A l’issue de sa réunion du 1er août 2024, la Banque d’Angleterre (BoE) a entamé la normalisation de sa politique monétaire en abaissant son taux d’intérêt directeur de 25 points de base. Ce dernier est passé à 5 % (cf. graphique 1). L’institution a justifié sa décision par les grands progrès réalisés depuis mai pour ramener l’inflation à la cible de 2 % (cf. graphique 2).


Les communiqués officiels ne fournissent, comme à l’accoutumée, aucune indication claire sur la « forward guidance ». La BoE, à travers la voix de son Gouverneur, s’est refusée à tout commentaire concernant la trajectoire future des taux d’intérêt. Elle a simplement mentionné que : 1/ la politique monétaire devrait rester restrictive « pendant suffisamment longtemps jusqu’à ce que les risques vis-à-vis d’un retour durable de l’inflation à l’objectif de 2 % à moyen terme se dissipent » ; et 2/ le Comité continuerait de surveiller les risques inflationnistes et répondrait en conséquence. De toute façon, à l’image de ses homologues (la Fed et la BCE), la BoE décidera « réunion par réunion » et restera « dépendante vis-à-vis des données ».

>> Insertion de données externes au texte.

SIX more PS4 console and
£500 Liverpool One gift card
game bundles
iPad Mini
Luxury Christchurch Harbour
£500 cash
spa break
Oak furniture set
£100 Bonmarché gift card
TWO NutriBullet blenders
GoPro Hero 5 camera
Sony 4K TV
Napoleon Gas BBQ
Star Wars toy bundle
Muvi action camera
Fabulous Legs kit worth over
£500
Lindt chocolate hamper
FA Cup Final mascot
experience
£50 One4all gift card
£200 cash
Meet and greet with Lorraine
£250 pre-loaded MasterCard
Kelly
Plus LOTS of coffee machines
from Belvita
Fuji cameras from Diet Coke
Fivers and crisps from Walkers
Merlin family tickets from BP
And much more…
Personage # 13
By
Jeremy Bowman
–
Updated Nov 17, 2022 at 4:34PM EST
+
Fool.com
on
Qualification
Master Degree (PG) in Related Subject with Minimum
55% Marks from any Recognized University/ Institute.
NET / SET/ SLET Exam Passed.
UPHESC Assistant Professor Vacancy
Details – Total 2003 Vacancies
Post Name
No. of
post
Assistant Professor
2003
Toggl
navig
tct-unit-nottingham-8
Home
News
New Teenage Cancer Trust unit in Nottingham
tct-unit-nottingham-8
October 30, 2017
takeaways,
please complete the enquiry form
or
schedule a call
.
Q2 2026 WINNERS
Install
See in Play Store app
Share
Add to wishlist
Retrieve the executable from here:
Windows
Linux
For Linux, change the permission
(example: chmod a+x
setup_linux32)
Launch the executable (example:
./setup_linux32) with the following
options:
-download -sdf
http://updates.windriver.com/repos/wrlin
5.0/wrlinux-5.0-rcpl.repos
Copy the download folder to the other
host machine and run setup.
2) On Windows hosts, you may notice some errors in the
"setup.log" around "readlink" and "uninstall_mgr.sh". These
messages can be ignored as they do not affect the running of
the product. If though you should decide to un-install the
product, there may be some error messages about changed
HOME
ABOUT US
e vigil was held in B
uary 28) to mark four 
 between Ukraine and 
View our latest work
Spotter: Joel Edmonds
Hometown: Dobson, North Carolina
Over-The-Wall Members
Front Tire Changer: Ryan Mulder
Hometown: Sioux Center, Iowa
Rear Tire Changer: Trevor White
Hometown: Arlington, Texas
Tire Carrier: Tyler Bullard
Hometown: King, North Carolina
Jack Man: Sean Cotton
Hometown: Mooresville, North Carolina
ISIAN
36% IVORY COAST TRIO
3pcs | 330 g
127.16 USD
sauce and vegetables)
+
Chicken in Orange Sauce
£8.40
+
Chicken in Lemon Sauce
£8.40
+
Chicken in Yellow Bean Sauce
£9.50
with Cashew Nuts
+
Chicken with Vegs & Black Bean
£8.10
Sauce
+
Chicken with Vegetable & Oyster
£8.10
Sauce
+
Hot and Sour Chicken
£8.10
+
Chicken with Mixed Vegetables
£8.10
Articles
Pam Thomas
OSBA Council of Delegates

Quelques éléments suggèrent toutefois que la BoE reste relativement « hawkish » et le pivot monétaire enclenché ce jour ne signifie pas un cycle de baisses de taux régulières :
- Sur la forme, la décision a été serrée : 5 membres étant en faveur de la première baisse, 4 soutenant le maintien du taux directeur à 5,25 %. Pour les premiers, la décision était même « finement équilibrée » selon les Minutes de la réunion.

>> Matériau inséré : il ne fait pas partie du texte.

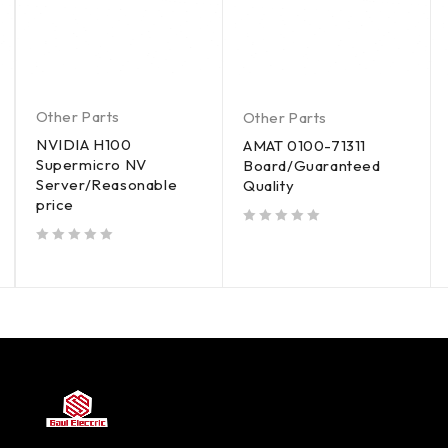
Other Parts
Other Parts
NVIDIA H100
AMAT 0100-71311
Supermicro NV
Board/Guaranteed
Server/Reasonable
Quality
price
out of 5
out of 5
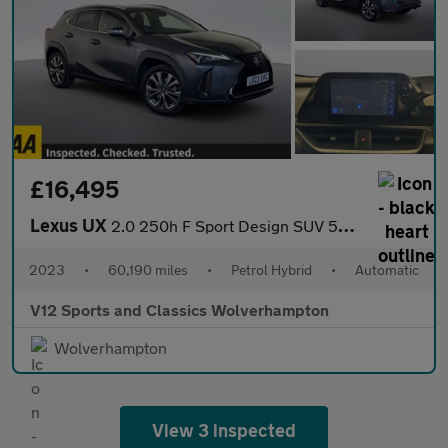
£16,495
Lexus UX
2.0 250h F Sport Design SUV 5dr Petrol Hybrid E-CVT Euro 6 (s/s)
2023
•
60,190 miles
•
Petrol Hybrid
•
Automatic
V12 Sports and Classics Wolverhampton
Wolverhampton
View 3 inspected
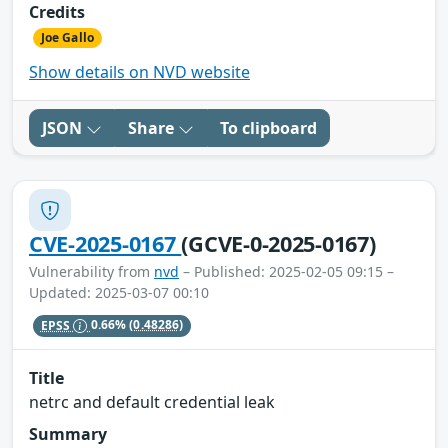
Credits
Joe Gallo
Show details on NVD website
JSON
Share
To clipboard
CVE-2025-0167
(GCVE-0-2025-0167)
Vulnerability from
nvd
– Published: 2025-02-05 09:15 –
Updated: 2025-03-07 00:10
EPSS
0.66%
(0.48286)
Title
netrc and default credential leak
Summary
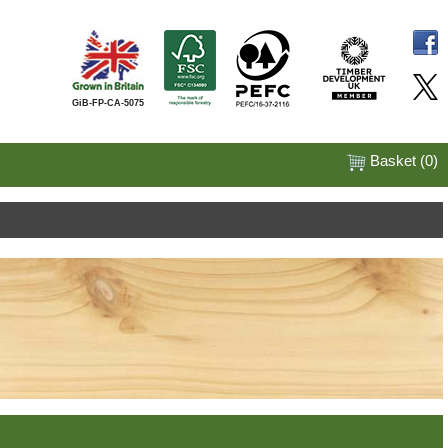
GiB-FP-CA-5075
Basket (
0
)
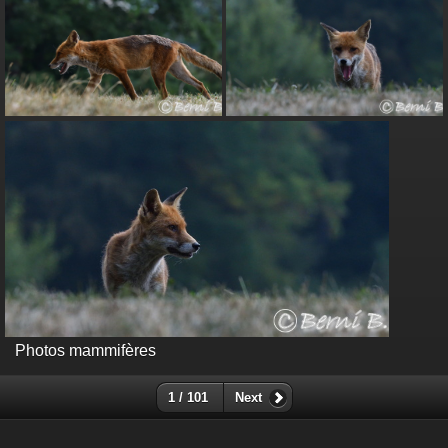
Photos mammifères
1 / 101
Next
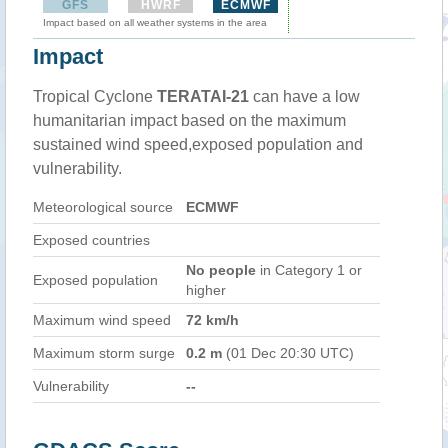
GFS
HWRF
ECMWF
Impact based on all weather systems in the area
Impact
Tropical Cyclone
TERATAI-21
can have a low
humanitarian impact based on the maximum
sustained wind speed,exposed population and
vulnerability.
Meteorological source
ECMWF
Exposed countries
No people
in Category 1 or
Exposed population
higher
Maximum wind speed
72 km/h
Maximum storm surge
0.2 m
(01 Dec 20:30 UTC)
Vulnerability
--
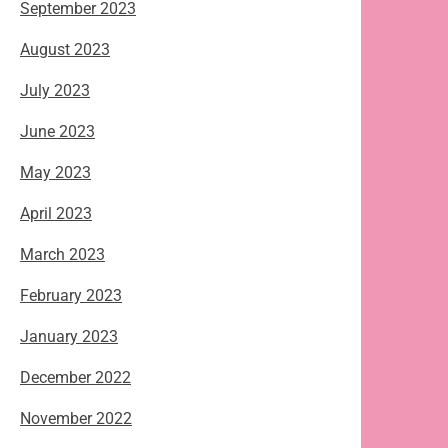
September 2023
August 2023
July 2023
June 2023
May 2023
April 2023
March 2023
February 2023
January 2023
December 2022
November 2022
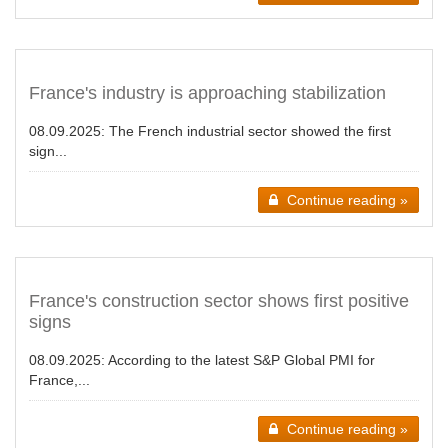
France's industry is approaching stabilization
08.09.2025:
The French industrial sector showed the first
sign...
Continue reading »
France's construction sector shows first positive
signs
08.09.2025:
According to the latest S&P Global PMI for
France,...
Continue reading »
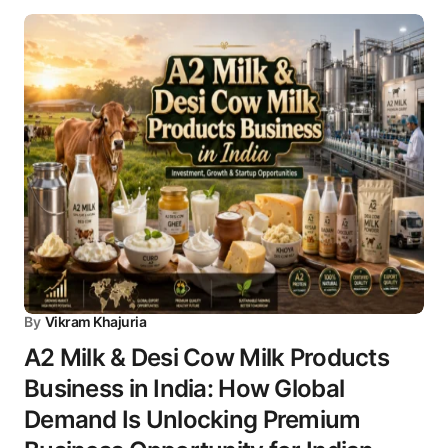
By
Vikram Khajuria
A2 Milk & Desi Cow Milk Products
Business in India: How Global
Demand Is Unlocking Premium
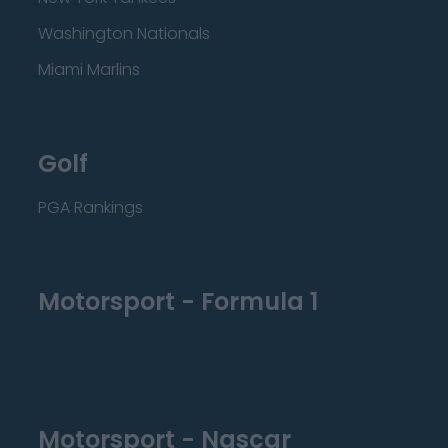
Washington Nationals
Miami Marlins
Golf
PGA Rankings
Motorsport - Formula 1
Motorsport - Nascar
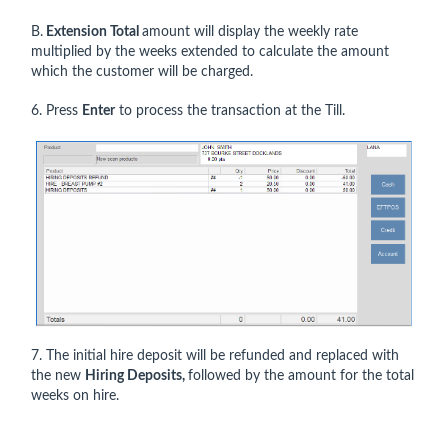
B.
Extension Total
amount will display the weekly rate
multiplied by the weeks extended to calculate the amount
which the customer will be charged.
6. Press
Enter
to process the transaction at the Till.
7. The initial hire deposit will be refunded and replaced with
the new
Hiring Deposits,
followed by the amount for the total
weeks on hire.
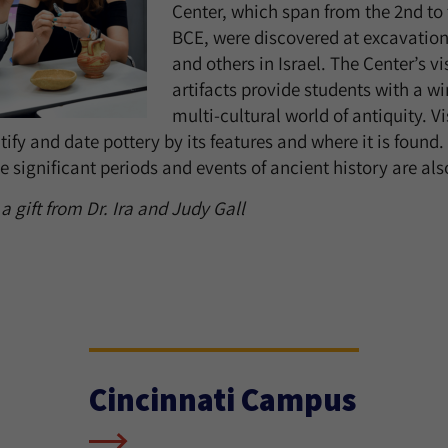
Center, which span from the 2nd to 
BCE, were discovered at excavatio
and others in Israel. The Center’s v
artifacts provide students with a w
multi-cultural world of antiquity. V
ify and date pottery by its features and where it is found.
 significant periods and events of ancient history are als
 gift from Dr. Ira and Judy Gall
Cincinnati Campus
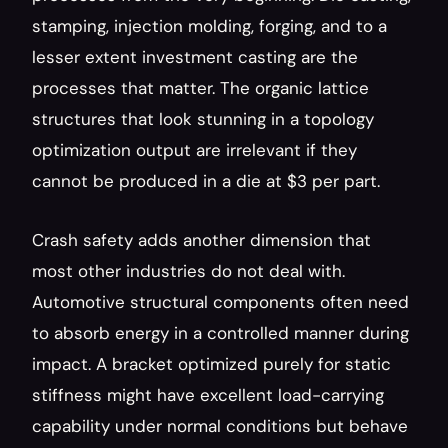
stamping, injection molding, forging, and to a 
lesser extent investment casting are the 
processes that matter. The organic lattice 
structures that look stunning in a topology 
optimization output are irrelevant if they 
cannot be produced in a die at $3 per part.
Crash safety adds another dimension that 
most other industries do not deal with. 
Automotive structural components often need 
to absorb energy in a controlled manner during 
impact. A bracket optimized purely for static 
stiffness might have excellent load-carrying 
capability under normal conditions but behave 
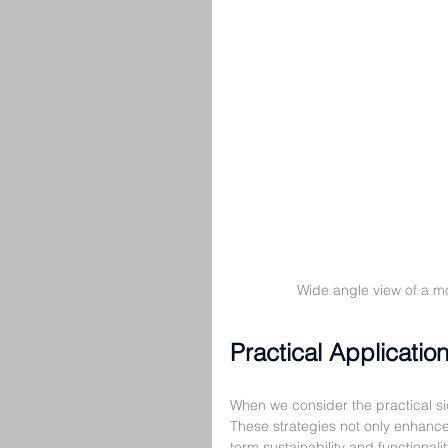
Wide angle view of a m
Practical Applicatio
When we consider the practical sid
These strategies not only enhance 
term sustainability and functionalit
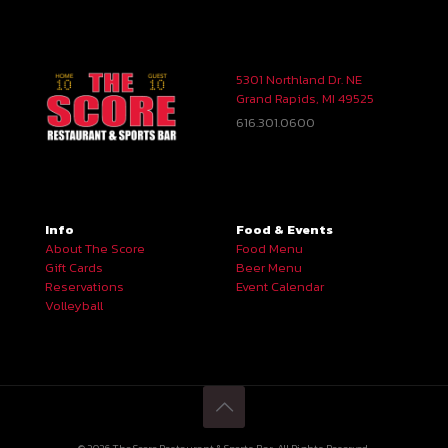
5301 Northland Dr. NE
Grand Rapids, MI 49525
616.301.0600
Info
Food & Events
About The Score
Food Menu
Gift Cards
Beer Menu
Reservations
Event Calendar
Volleyball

- Sur le fond, la BoE reste en alerte concernant la persistance de l’inflation, en particulier dans le secteur des services (cf. graphique 3). Cette dernière est ressortie à 5,7 % en juin, au-dessus des projections des autorités. Pour les « doves », cette vigueur continue en partie de refléter des composantes volatiles (tels que les transports et l’hôtellerie) qui dissiperont au cours de la seconde partie de l’année. Pour les « hawks », elle reflète tout simplement l’impact plus fort qu’attendu des effets de second-tour de la boucle prix-salaires. Les deux parties s’accordent toutefois à dire que : 1/ les risques haussiers sur les prévisions demeurent élevés ; 2/ le Comité devrait rester vigilante dans un contexte où la croissance de l’activité est plus forte qu’anticipée (bien qu’elle reste en dessous du potentiel) et où le taux de chômage d’équilibre pourrait être plus élevé depuis quelques années et donc des risques haussiers sur les salaires ; et 3/ il est peu clair que réduire la persistance de l’inflation nécessite une période de ralentissement économique ou exige une politique « tighter for longer » ;

- Enfin, la BoE est confortable avec les projections des taux d’intérêt des marchés, soit c’est-à-dire -50bp en 2024 (taux terminal à 4,75 %), -75bp en 2025 (taux terminal à 4,0 %) et -50bp en 2026 (taux terminal à 3,5 %). Prenant en compte ces anticipations, l’inflation pourrait osciller autour de la cible de 2 %, à 2,7 % fin 2024, 2,4 % fin 2025 et 1,9 % fin 2026.
La décision du jour ne constitue pas une surprise. Nous avions toujours privilégié un scénario monétaire prudent en faveur d’une première baisse des taux tardive (août) et une enveloppe limitée -100bp d’ici fin 2025 (-50bp en 2024 et -50bp en 2025) en raison de la persistance de l’inflation des services, de la croissance des salaires et de la résilience de l’activité. Ce scénario est renforcé aujourd’hui.
La question maintenant est de savoir quand aura lieu la prochaine action de la BoE. Nous pensons que le fenêtre d’opportunité des autorités est étroite, à mesure que la reprise économique se dessine et que le dispositif de relance du nouveau gouvernement Travailliste se mette en place. Tout dépendra de l’évolution de l’inflation des services dont deux rapports sont attendus d’ici la réunion du 19 septembre. Une accélération anticipée par les prévisions de la BoE, si elle se confirme, reportera la seconde baisse aux deux dernières réunions de l’année.